Mr Erdoğan appeared unmoved by the prospect, responding by saying: “We have seen all the threat from sanctions to embargoes just because we fight against terrorism,” he said.  

But privately Turkish officials are deeply concerned that widespread American sanctions could devastate Turkey’s already flagging currency and sharply drive down the Turkish lira. 

A growing number of EU states have piled on pressure, halting arms exports to Ankara over the humanitarian disaster unfolding.

The United Nations, meanwhile, is urging Turkey to investigate reported cases of "summary executions" that could have been committed by a Turkish-backed militia on Kurdish civilians.

A Turkish-backed Syrian fighter fires during clashes in the border town of Ras al-Ain Credit: AFP

Mr Trump on Monday launched a diplomatic effort to broker a ceasefire between Turkey and Kurdish forces after more than a week of US inaction.

Mr Trump spoke by phone to both Mr Erdoğan and the head of the Syrian Democratic Forces (SDF) and called for a halt to the Turkish offensive in Syria.  
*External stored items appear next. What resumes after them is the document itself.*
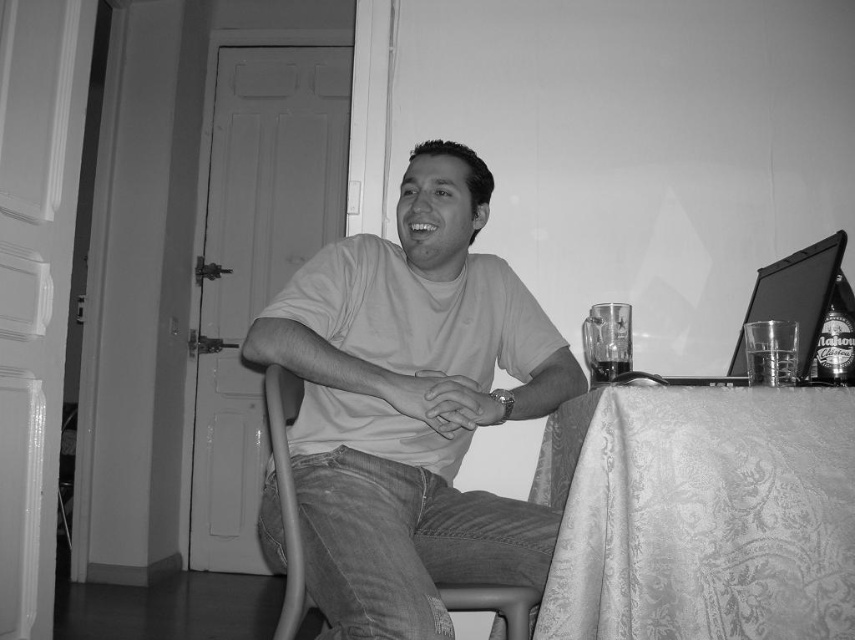
Question: Considering the real-world distances, which object is closest to the translucent glass at table right?

Choices:
 (A) silky white tablecloth at lower right
 (B) clear glass mug at table right
 (C) metallic gray chair at center
 (D) matte black laptop at right

Answer: (B)

Question: Is silky white tablecloth at lower right above translucent glass at table right?

Choices:
 (A) yes
 (B) no

Answer: (B)

Question: In this image, where is matte black laptop at right located relative to translucent glass bottle at right?

Choices:
 (A) above
 (B) below

Answer: (B)

Question: Does matte black laptop at right come in front of translucent glass bottle at right?

Choices:
 (A) no
 (B) yes

Answer: (B)

Question: Which point is closer to the camera?

Choices:
 (A) translucent glass bottle at right
 (B) smooth cotton t-shirt at center
 (C) translucent glass at table right
 (D) matte black laptop at right

Answer: (B)

Question: Which point appears closest to the camera in this image?

Choices:
 (A) (788, 358)
 (B) (505, 406)
 (C) (832, 307)
 (D) (823, 320)

Answer: (A)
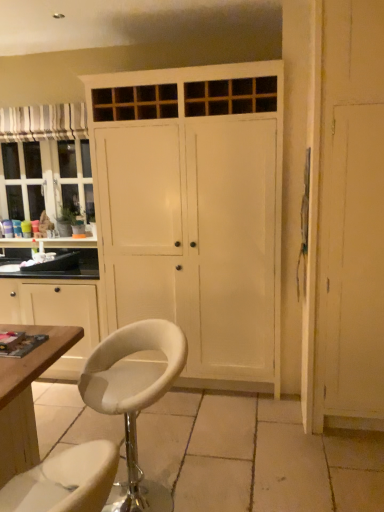
Locate an element on the screen. vacant space in front of wooden screen door at right is located at coordinates (342, 458).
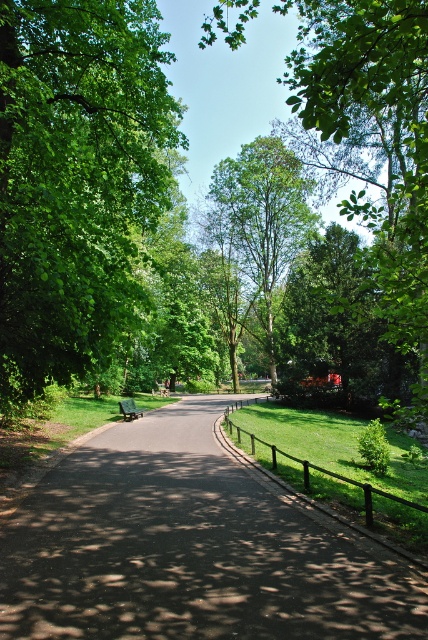
Question: Which of these objects is positioned farthest from the dark asphalt path at center?

Choices:
 (A) green leafy tree at center
 (B) green wooden bench at center
 (C) green leafy tree at left

Answer: (A)

Question: Is green leafy tree at left thinner than green leafy tree at center?

Choices:
 (A) yes
 (B) no

Answer: (A)

Question: Is green leafy tree at center to the left of green wooden bench at center from the viewer's perspective?

Choices:
 (A) no
 (B) yes

Answer: (A)

Question: Does green leafy tree at center appear under green wooden bench at center?

Choices:
 (A) no
 (B) yes

Answer: (A)

Question: Which of the following is the farthest from the observer?

Choices:
 (A) green wooden bench at center
 (B) dark asphalt path at center

Answer: (A)

Question: Which point is closer to the camera?

Choices:
 (A) dark asphalt path at center
 (B) green wooden bench at center

Answer: (A)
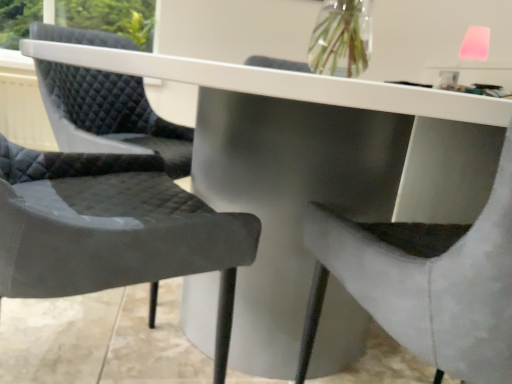
Question: Visually, is suede-like gray chair at center, the 2th chair when ordered from left to right, positioned to the left or to the right of matte black chair at center, arranged as the 1th chair when viewed from the left?

Choices:
 (A) left
 (B) right

Answer: (B)

Question: From the image's perspective, is suede-like gray chair at center, arranged as the first chair when viewed from the right, located above or below matte black chair at center, acting as the second chair starting from the right?

Choices:
 (A) above
 (B) below

Answer: (B)

Question: In terms of size, does suede-like gray chair at center, the 2th chair when ordered from left to right, appear bigger or smaller than matte black chair at center, arranged as the 1th chair when viewed from the left?

Choices:
 (A) small
 (B) big

Answer: (B)

Question: Is matte black chair at center, acting as the second chair starting from the right, situated inside suede-like gray chair at center, arranged as the first chair when viewed from the right, or outside?

Choices:
 (A) outside
 (B) inside

Answer: (A)

Question: Relative to suede-like gray chair at center, arranged as the first chair when viewed from the right, is matte black chair at center, acting as the second chair starting from the right, in front or behind?

Choices:
 (A) front
 (B) behind

Answer: (B)

Question: Is matte black chair at center, arranged as the 1th chair when viewed from the left, wider or thinner than suede-like gray chair at center, the 2th chair when ordered from left to right?

Choices:
 (A) thin
 (B) wide

Answer: (A)

Question: Considering the positions of point (42, 230) and point (501, 319), is point (42, 230) closer or farther from the camera than point (501, 319)?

“President Trump communicated to [Mr Erdoğan] very clearly that the US wants Turkey to stop the invasion, implement an immediate ceasefire, and begin to negotiate with Kurdish forces in Syria,” Mike Pence, US vice president, said.     

Mr Pence said he would travel to Turkey at the head of a US delegation to try to broker an agreement. Earlier on Monday, the US imposed sanctions on Turkey’s defence and interior ministers in an effort to put pressure on Ankara. 

Mr Trump’s lurch into action came eight days after he appeared to greenlight Turkey’s invasion of northern Syria by telling Mr Erdoğan that US forces would move aside and allow Turkish troops into the region. 

But in the face of stinging criticism for the move from fellow Republicans and US allies, Mr Trump appears now to be trying to reverse course and pressure Turkey into calling off the offensive.  

Even if Mr Trump is able to broker a deal much of the damage is likely irreversible. The SDF feel deeply betrayed by US actions and have already struck an agreement with Russia and the Assad regime to allow Assad’s forces back into northeast Syria for the first time since 2012. 

A woman with a baby sits at a back of a truck as they flee Ras al Ain town Credit: Reuters

More than a hundred civilians have been killed in Syria and southern Turkey during the fighting and aid groups say around 200,000 people have been displaced from their homes in the face of Turkish airstrikes and ground assaults. 

While Mr Pence addressed reporters and the White House released a statement in Mr Trump’s name calling for a ceasefire, there was silence on Mr Trump’s normally voluble Twitter feed, where he often expresses his unvarnished views. 

In a tweet earlier on Monday, he expressed indifference over whether the fighting continued or not. 

“Let Syria and Assad protect the Kurds and fight Turkey for their own land,” he said. “Anyone who wants to assist Syria in protecting the Kurds is good with me, whether it is Russia, China, or Napoleon Bonaparte. I hope they all do great, we are 7,000 miles away!”  

Fighting continued around the border city of Manbij, where Kurdish and Assad regime forces are trying to hold off an assault by Turkish-backed Syrian rebels. So far, there have been no direct clashes between the Turkish and Syrian militaries. 

The US appeared to have effectively handed over one its bases in Manbij to Russian special forces as American troops withdrew from the city. 

US officers coordinated a Russian takeover of the facility, according to Newsweek, and Russian media soon began broadcasting from inside the abandoned US facility. 

Mr Pence said the US had secured a commitment from Turkey not to attack Kobani, another border city that is of enormous symbolic importance to the Kurds and was until recently a base for US forces. 

Mr Trump has ordered all American troops out of Syria with the exception of a small garrison at al-Tanf, a southern base focused on deterring Iran in the country. The move will force the withdrawal of all UK and French special forces in the country.  

Mr Pence said he would lead a delegation to Turkey that would include Robert O’Brien, Mr Trump’s new national security advisor. 

The vice president’s schedule showed he was due to attend a reception for an ice hockey team at the White House on Tuesday afternoon, so it is unlikely he will reach Turkey until at least Wednesday.